Seniority gives you the right to work

trickpony1

Well-Known Member
If seniority gives you the right to work and you choose not to work then what do you do?

Given: A and B;
Not A;
Therefore B.

I know it's confusing.
 

GenericUsername

Well-Known Member
Nobody is going home right now.
They want you to work your off days too...

We have at least 6 going home every day right now on a volunteer basis. The guy at the top works 2 days a week - 1 to keep benefits and the other to have spending money for when he goes out on his motorcycle the other 5 days of the week. He has enough extra income from rental properties/etc that he doesn't really even need to be here... he just refuses to pay out of his own pocket for insurance. He literally works all of peak up until it gets warm (Florida) then starts taking days off left and right.
 
We have at least 6 going home every day right now on a volunteer basis. The guy at the top works 2 days a week - 1 to keep benefits and the other to have spending money for when he goes out on his motorcycle the other 5 days of the week. He has enough extra income from rental properties/etc that he doesn't really even need to be here... he just refuses to pay out of his own pocket for insurance.
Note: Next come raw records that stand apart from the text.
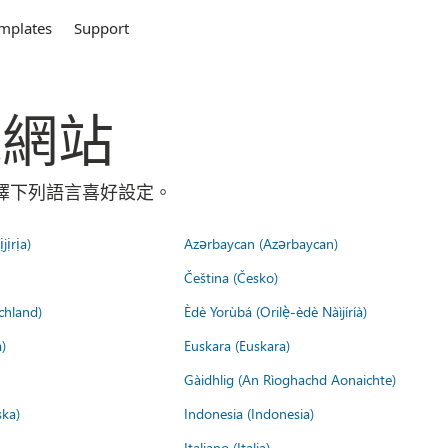
mplates
Support
全球網站
請選擇下列語言喜好設定。
jịrịa)
Azərbaycan (Azərbaycan)
Čeština (Česko)
chland)
Èdè Yorùbá (Orilẹ̀-èdè Nàìjíríà)
)
Euskara (Euskara)
Gàidhlig (An Rìoghachd Aonaichte)
ska)
Indonesia (Indonesia)
Italiano (Italia)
He literally works all of peak up until it gets warm (Florida) then starts taking days off left and right.
They are asking people to work their vacations here
 

MrBates

Well-Known Member
Not the right to go home.

Simple as that.

There's so many ways to translate this. Over here, senority dictates right to work extra overtime so they have to ask first starting with the top senior driver. He/she can defer that right to more work to the next guy down the list. If everyone defers, then the bottom b!7ch has to do it. Of course once in a while we will get a new supervisor that wants to prove himself so he directs the first driver he has a hard on to do the extra work...then grievances follow until the supe is put in his place.